__Task__
From the question about reading lines from a FIFO in bash, copy out word for word the stretch that opens with the words containing "But if I try" and closes with "of the data?".

6

I was trying to do something simple with a FIFO: read the lines, but not all at once, and it unexpectedly "did not work".

This is OK:

$ f=$(mktemp -u)
$ mkfifo $f
$ { seq 5 > $f; } &
[1] 2486
$ while read line; do echo $line; done < $f
1
2
3
4
5
[1]+  Done                    { seq 10 > $f; }

But if I try reading lines one-by-one, the first read succeeds and the 2nd read hangs.

$ { seq 5 > $f; } &
[1] 2527
$ read line < $f; echo $line
1
[1]+  Done                    { seq 5 > $f; }
$ read line < $f; echo $line
[hangs here...]

Can someone explain this? Why can't I read all 5 lines one-by-one? What happened to the rest of the data?


I discovered I can read line-by-line if I create a file descriptor to redirect the FIFO:

$ { seq 5 > $f; } &
[1] 2732
$ exec 3<$f
[1]+  Done                    { seq 5 > $f; }
$ read -u 3 line && echo $line || echo no more data
1
$ read -u 3 line && echo $line || echo no more data
2
$ read -u 3 line && echo $line || echo no more data
3
$ read -u 3 line && echo $line || echo no more data
4
$ read -u 3 line && echo $line || echo no more data
5
$ read -u 3 line && echo $line || echo no more data
no more data
$ exec 3<&-

I still don't understand the middle scenario. Can anyone explain?


Version info:

$ bash --version
GNU bash, version 4.2.25(1)-release (i686-pc-linux-gnu)
Copyright (C) 2011 Free Software Foundation, Inc.
License GPLv3+: GNU GPL version 3 or later <http://gnu.org/licenses/gpl.html>

This is free software; you are free to change and redistribute it.
There is NO WARRANTY, to the extent permitted by law.
$ mkfifo --version
mkfifo (GNU coreutils) 8.13
Copyright (C) 2011 Free Software Foundation, Inc.

__Provided information__
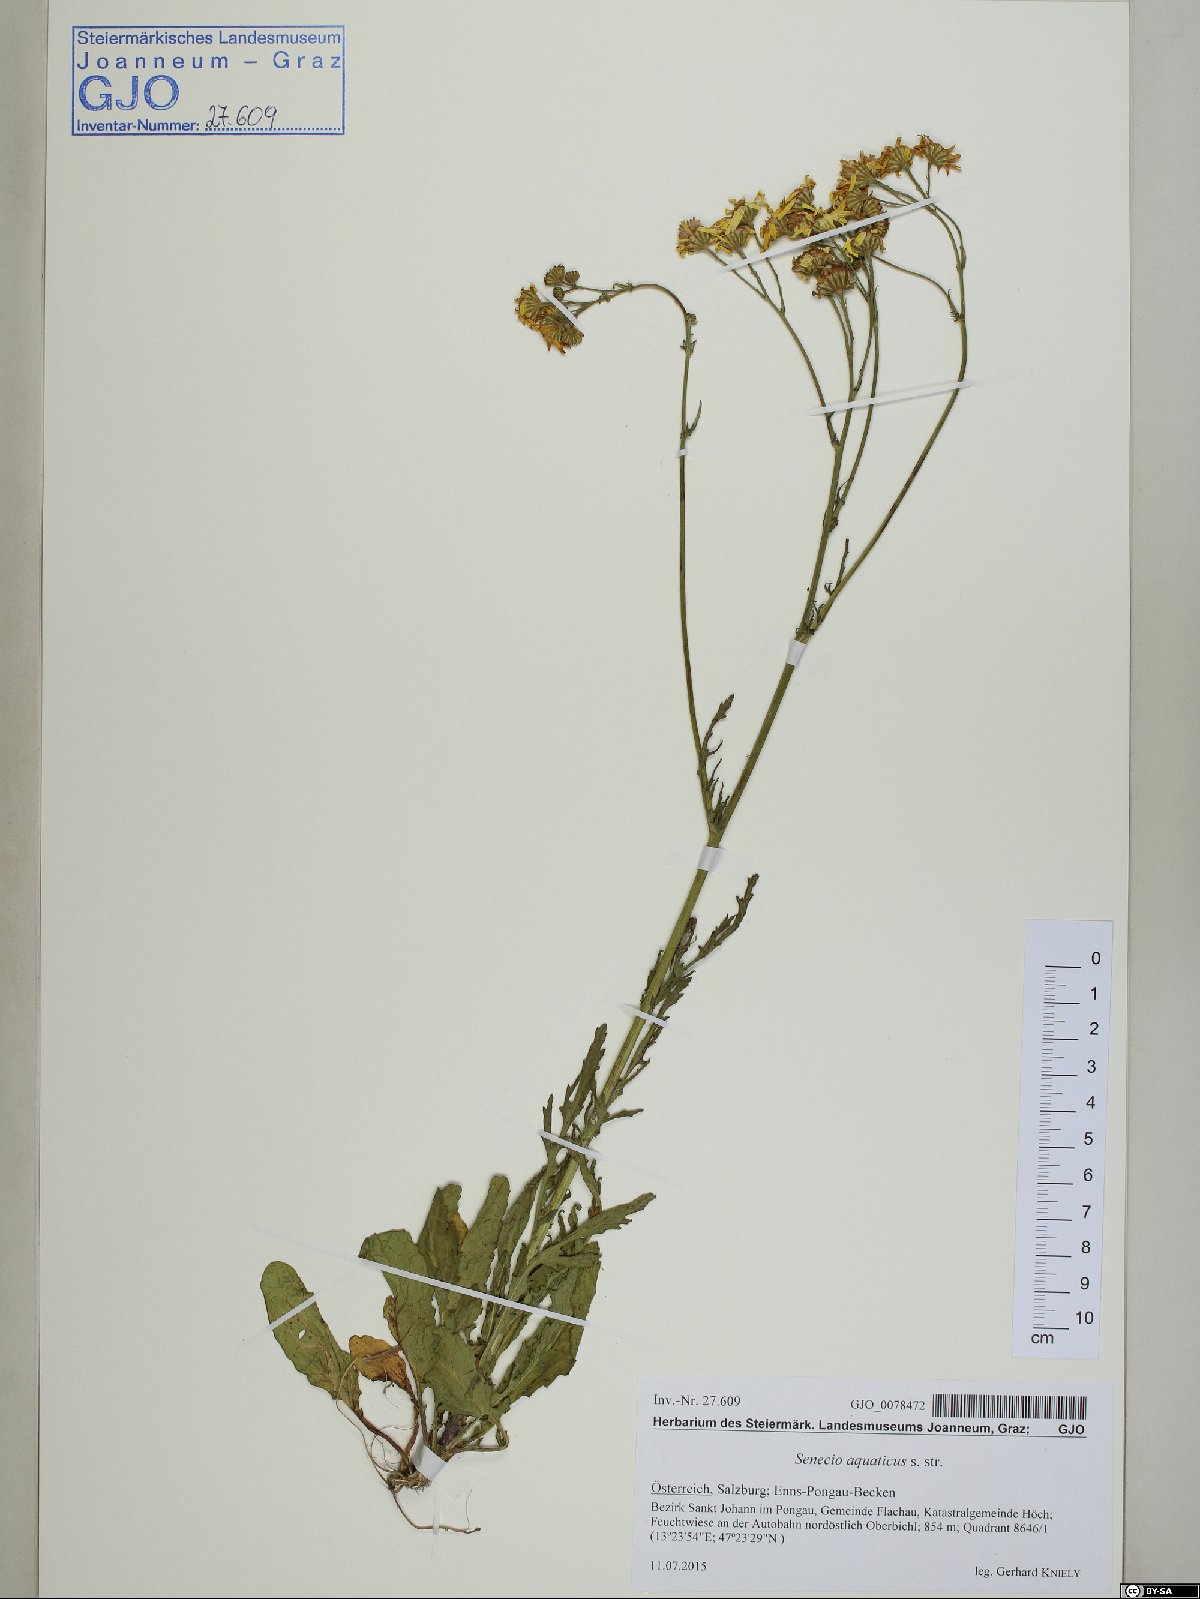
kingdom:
==
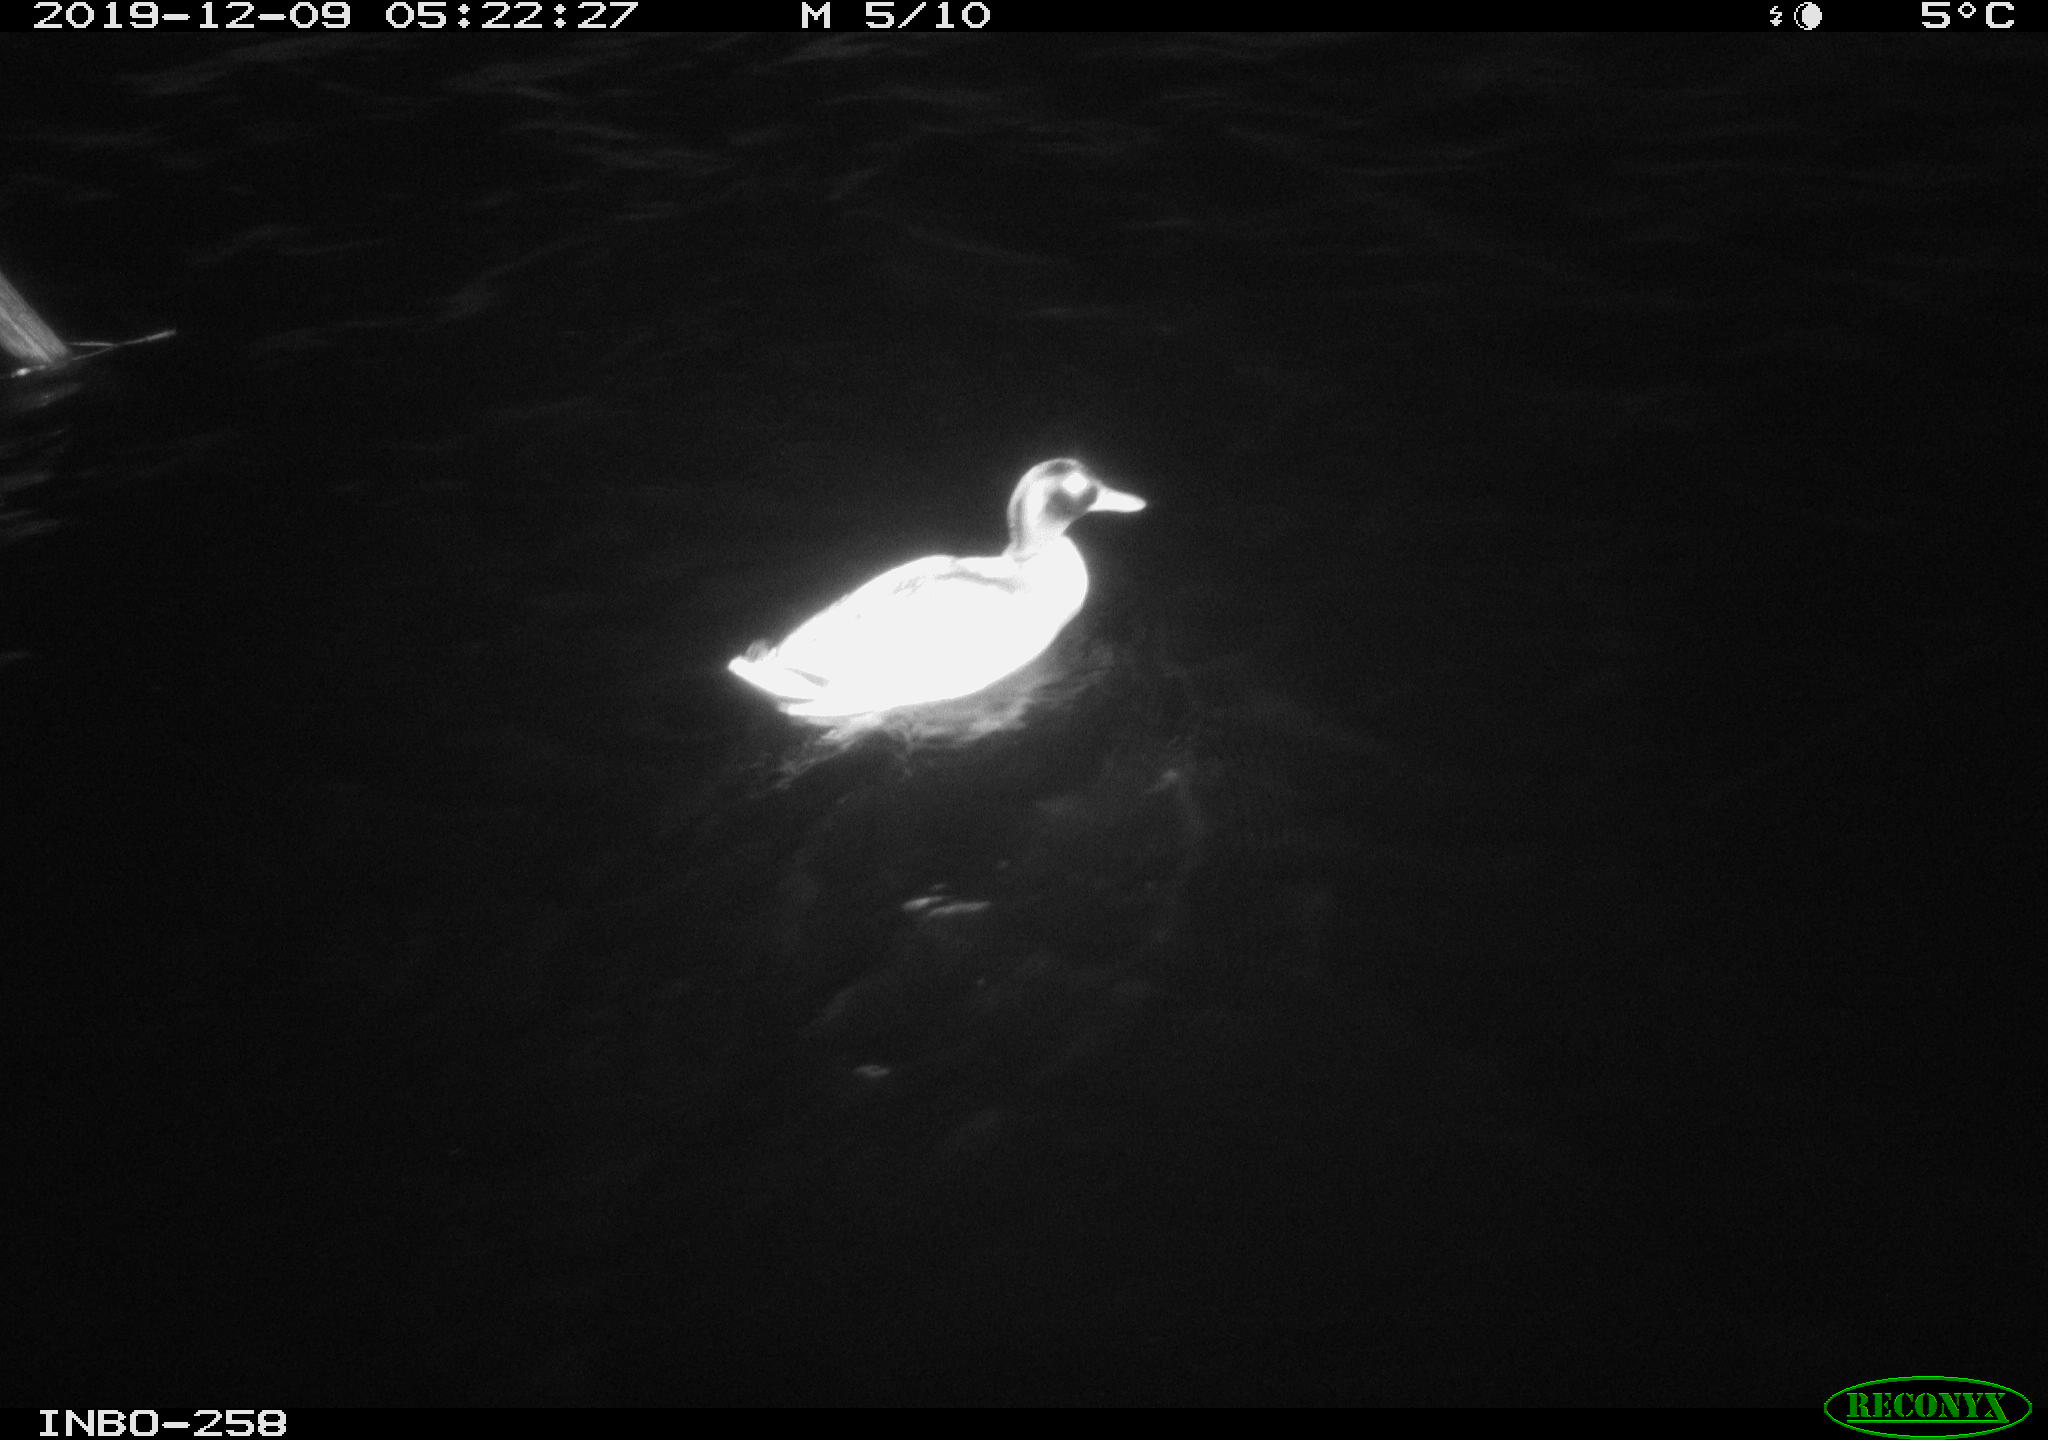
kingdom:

__Right answer__
But if I try reading lines one-by-one, the first read succeeds and the 2nd read hangs.

$ { seq 5 > $f; } &
[1] 2527
$ read line < $f; echo $line
1
[1]+  Done                    { seq 5 > $f; }
$ read line < $f; echo $line
[hangs here...]

Can someone explain this? Why can't I read all 5 lines one-by-one? What happened to the rest of the data?